Despite initially facing more racial discrimination in 1946 Las Vegas than he did back home in Arkansas, Jimmy Gay maintained his kind and exuberant nature and it made him unstoppable. Those character traits served him well in Las Vegas, where he built a life that included a hard-fought rise to respected casino executive and beloved community member.
“You know, no one was a stranger to Jimmy. ... [He was] a person that would just stand up to people and go and get acquainted,” his wife Hazel said during a 1995 oral history.
Born in Fordyce, Arkansas, Gay gained valuable experience working for a prominent white family in the South and leveraged it while working as a casino executive in Las Vegas. He navigated through the world on his own terms. “You can win people,” he said. “You know the old saying, that the best way - one of the ways - to win a person is by kindness too, and by service and I feel like that the service I gave this community went a long way.”
From the start, Gay was deeply committed and involved in the Black community in Las Vegas. He was an Elk, a Mason, and a member of the Culinary Workers Union executive board. He was an active NAACP member and permanent chairman for the Freedom Fund Banquet, an annual event organized by the local NAACP chapter. In 1958, Gay was appointed by Governor Grant Sawyer to serve as the first Black member of the Navada Athletic Commission. That same year, Gay helped found the Valley View Golf Club with the mission to introduce and teach golf to minority youth in Southern Nevada. Gay played golf from a young age in Arkansas, and was extremely proud of his athletic abilities.

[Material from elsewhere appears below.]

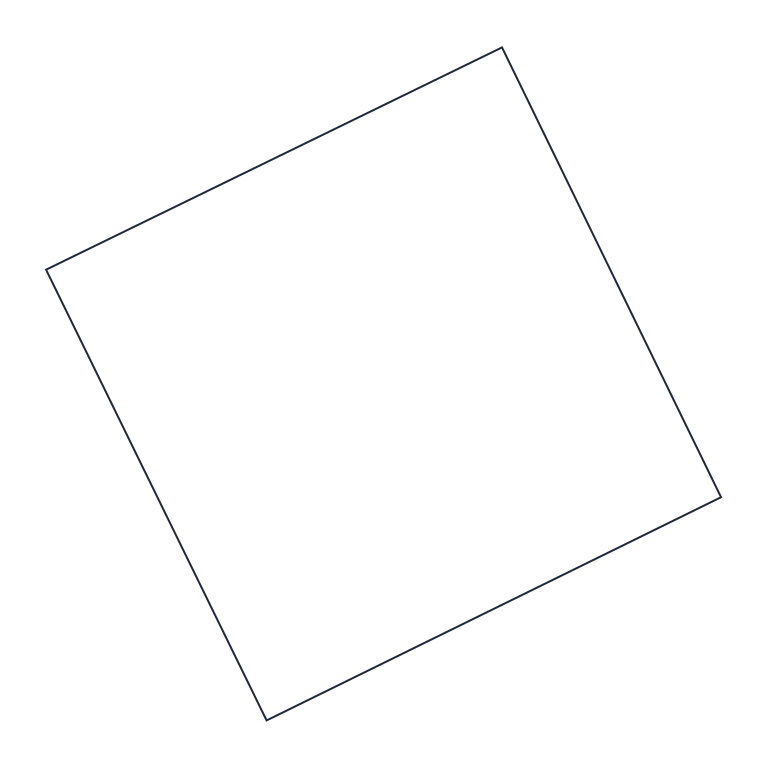 the district of Hutchinson, Texas, United States of America, rotated 334°
{"feature_id": "52423323B37064870430206", "entity_name": "Hutchinson", "entity_type": "district", "adm_level": 2, "iso_a3": "USA", "parent_name": "United States of America", "parent_adm1": "Texas", "projection": "mercator", "projection_center": [-101.408, 35.84], "detail": "fine", "context": "isolated", "style": "outline", "palette": "slate", "viewbox_px": 768, "rotation_deg": 334, "n_neighbors": 0, "source": "geoboundaries", "source_scale": "gbopen_adm2", "svg_char_len": 226}
<svg xmlns="http://www.w3.org/2000/svg" viewBox="0 0 768 768"><g transform="rotate(334 384 384)"><path d="M130.4,133.1L131.0,634.9L637.3,633.5L637.6,133.2L130.4,133.1Z" fill="none" stroke="#1e293b" stroke-width="2"/></g></svg>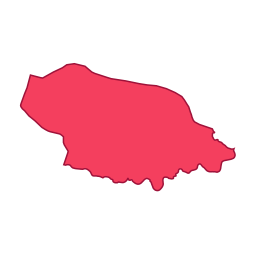 Cidade Da Matola, Maputo, Mozambique, rotated 274°
{"feature_id": "85939544B308430160587", "entity_name": "Cidade Da Matola", "entity_type": "district", "adm_level": 2, "iso_a3": "MOZ", "parent_name": "Mozambique", "parent_adm1": "Maputo", "projection": "mercator", "projection_center": [32.447, -25.844], "detail": "fine", "context": "isolated", "style": "filled", "palette": "rose", "viewbox_px": 256, "rotation_deg": 274, "n_neighbors": 0, "source": "geoboundaries", "source_scale": "gbopen_adm2", "svg_char_len": 4616}
<svg xmlns="http://www.w3.org/2000/svg" viewBox="0 0 256 256"><g transform="rotate(274 128 128)"><path d="M114.7,235.1L114.4,234.5L114.2,233.1L114.3,231.9L114.4,231.6L114.6,231.1L114.7,230.4L114.8,229.8L115.0,229.2L115.6,228.1L116.0,227.5L116.5,227.0L117.2,226.3L117.7,225.5L118.0,224.9L118.4,224.4L118.5,224.2L118.8,223.6L119.3,223.1L119.8,222.7L120.0,222.4L120.2,222.0L120.4,221.3L120.6,220.5L120.6,220.4L120.8,219.7L121.3,219.0L121.8,218.6L122.1,218.5L122.3,218.5L122.3,218.4L122.6,218.3L122.7,217.7L122.5,217.2L122.3,216.9L122.2,216.4L122.0,216.0L122.0,215.4L122.4,214.8L122.9,214.3L123.6,213.9L124.3,213.5L124.9,213.1L125.4,212.8L126.0,212.7L126.6,212.7L127.2,212.7L127.5,212.7L128.0,212.6L128.4,212.7L128.8,212.9L129.0,213.4L129.2,213.9L129.2,214.3L129.5,214.6L129.8,214.6L130.1,214.1L130.5,213.7L130.9,213.3L131.3,213.1L131.9,212.8L132.3,212.6L132.6,212.4L132.8,212.3L133.0,212.2L136.5,199.0L138.8,193.9L140.4,192.5L143.5,191.0L145.9,190.2L148.0,189.2L153.3,187.1L156.2,184.9L159.7,182.4L163.1,179.5L166.6,172.6L169.9,163.6L172.1,153.4L172.3,144.0L173.0,136.0L174.8,122.5L176.0,107.8L176.9,103.9L180.1,91.1L181.3,88.0L183.4,85.1L186.6,80.8L188.4,70.0L186.8,62.5L183.5,58.4L178.7,49.8L171.9,39.4L172.1,37.2L174.0,27.0L161.1,24.5L155.0,22.5L145.1,19.7L143.2,19.3L141.8,19.7L139.8,21.3L137.9,23.8L133.2,28.3L128.7,34.7L122.6,42.1L120.7,45.7L119.5,48.4L118.9,50.5L117.3,60.3L116.5,61.9L114.8,64.2L109.1,64.6L106.8,65.6L100.7,69.9L99.1,69.7L86.9,66.5L86.8,67.3L86.6,67.9L86.7,68.7L87.0,69.2L87.2,70.0L87.2,71.6L87.1,72.2L86.8,72.9L86.1,73.6L85.3,74.4L85.0,74.7L84.5,75.5L84.3,75.9L84.1,77.2L83.9,78.0L83.8,79.7L83.8,80.4L83.7,83.9L83.7,85.1L83.7,85.6L83.8,86.0L84.1,86.7L84.3,87.4L84.4,88.3L84.3,89.1L84.1,89.9L83.8,90.5L83.5,91.1L83.0,91.9L82.7,92.2L82.2,92.9L81.7,93.4L81.2,93.8L80.5,94.2L79.8,94.6L79.1,95.0L78.6,95.3L78.4,95.6L78.0,96.1L77.9,96.5L77.8,97.3L77.9,98.5L78.0,99.5L77.8,101.3L77.8,102.3L77.7,103.0L77.5,104.1L77.1,104.8L77.0,105.4L76.8,105.9L76.6,106.4L76.9,106.9L77.3,107.3L77.6,107.8L77.8,108.5L77.9,109.6L77.8,110.5L77.7,111.5L77.4,112.5L76.9,113.4L76.5,113.7L75.9,114.5L75.6,115.1L75.6,115.8L75.4,116.3L75.0,116.5L74.6,116.6L74.0,116.7L73.6,116.9L73.3,117.1L73.0,117.6L72.7,118.2L72.5,119.2L72.6,119.8L72.6,120.4L72.6,120.9L72.8,121.4L73.1,121.8L73.3,122.0L73.4,122.3L73.4,123.0L73.3,123.9L73.2,125.7L73.2,126.5L73.3,127.2L73.6,127.9L74.0,128.6L74.3,129.1L75.0,129.8L75.7,130.2L76.1,130.7L76.7,131.0L77.6,131.2L77.7,131.5L77.3,131.9L76.7,132.0L76.3,132.3L76.1,132.8L76.0,133.6L76.2,134.2L76.5,134.6L76.6,135.2L76.4,135.7L75.9,136.0L75.4,136.2L75.0,136.7L74.3,137.6L73.8,138.4L73.4,139.0L73.1,139.8L72.9,140.4L72.7,141.2L72.7,141.8L72.8,142.8L73.1,143.6L73.7,144.5L74.5,145.4L75.6,146.2L76.5,147.1L77.3,147.6L78.3,148.7L78.6,149.2L78.9,149.7L78.9,150.0L79.0,150.5L78.8,151.4L78.6,152.1L78.3,152.6L78.0,153.3L77.8,153.5L77.5,153.6L77.2,153.6L76.9,153.6L76.5,153.7L76.2,154.1L75.8,154.6L75.0,155.1L74.1,155.4L73.4,155.7L72.4,156.2L71.5,156.6L70.7,157.0L70.2,157.1L69.7,157.5L69.1,158.0L68.4,158.8L67.9,159.8L67.7,160.7L67.6,161.4L67.7,162.2L67.9,162.9L68.5,163.9L69.5,164.8L70.4,165.5L71.5,166.2L72.4,166.6L73.8,167.0L75.0,167.0L76.5,166.7L77.4,166.6L78.4,166.4L79.5,166.5L80.5,166.8L81.1,167.2L81.4,167.7L81.6,168.5L81.6,169.2L81.6,170.3L81.4,171.0L81.3,171.3L80.6,172.2L80.5,172.8L80.5,173.7L80.3,174.3L80.3,175.1L80.4,175.6L80.5,175.8L80.5,176.1L80.6,176.4L80.7,176.6L80.9,176.8L81.2,176.8L81.6,176.8L82.0,176.8L82.3,176.8L82.7,177.1L82.9,177.4L83.0,177.6L83.1,177.8L83.2,178.2L83.3,178.5L83.4,178.8L83.4,179.0L83.6,179.2L83.9,179.2L84.4,179.0L85.0,178.9L85.4,178.9L85.7,179.1L86.0,179.4L86.1,179.7L86.4,180.2L86.7,180.5L87.2,181.0L87.9,181.3L88.7,181.3L89.6,181.4L90.3,181.8L90.7,182.3L90.9,182.9L90.8,183.6L90.6,184.3L90.3,184.8L90.1,185.0L89.5,185.2L88.9,185.7L88.6,186.4L88.5,187.0L88.4,187.4L88.0,188.8L87.6,189.7L87.2,190.7L87.2,191.5L87.5,192.2L88.3,192.8L89.0,193.3L89.6,193.9L89.9,194.3L90.3,195.3L90.5,196.1L91.1,197.7L91.5,198.6L92.4,199.5L93.4,199.9L94.4,200.0L95.7,200.2L96.7,201.0L97.1,201.7L97.1,202.7L96.6,203.4L95.5,204.3L94.3,205.6L93.9,206.5L91.1,209.4L90.5,210.6L90.1,212.0L90.1,213.1L90.1,213.9L90.3,215.1L90.3,216.2L90.3,216.6L90.4,217.3L90.4,218.1L90.2,219.0L90.2,219.8L90.3,220.5L90.6,221.0L90.9,221.6L91.1,221.9L91.5,222.3L92.4,222.8L93.7,223.2L95.2,223.3L96.7,223.4L98.3,223.6L99.8,223.8L101.0,224.3L101.5,225.0L102.1,226.0L104.0,232.9L104.7,234.4L105.1,235.2L105.8,235.9L106.5,236.3L107.8,236.7L109.1,236.6L110.3,236.2L111.4,235.7L111.8,235.4L112.1,235.2L112.3,235.0L112.6,235.0L114.4,235.0L114.7,235.1Z" fill="#f43f5e" stroke="#9f1239" stroke-width="1.5"/></g></svg>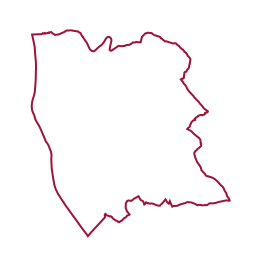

Despite being an alternate for the 1936 Olympic track team, it was his reputation as a golfer that got him invited to play with other casino executives in tournaments - helping integrate the city in his own way.
In addition to his community work, Gay was known to work more than one job. For over twenty years he worked as assistant executive at the Sands Hotel, starting at the hotel before it opened in 1952. He later worked at the Union Plaza as assistant hotel manager. As one of the first Black casino executives in Las Vegas, he oversaw communications between six Hughes Nevada Operation hotels. Never one to be idle, he also regularly performed mortician duties for the local community. Ultimately, Gay’s service to his community pushed the limits of integration in the casino industry and played a vital part in the wider effort to desegregate Las Vegas. He leveraged his high standing in the casino industry to improve opportunities for his own community at a time when Las Vegas was known as the “Mississippi of the West.” And he did it his way, with an energetic, outgoing demeanor that let no one be a stranger.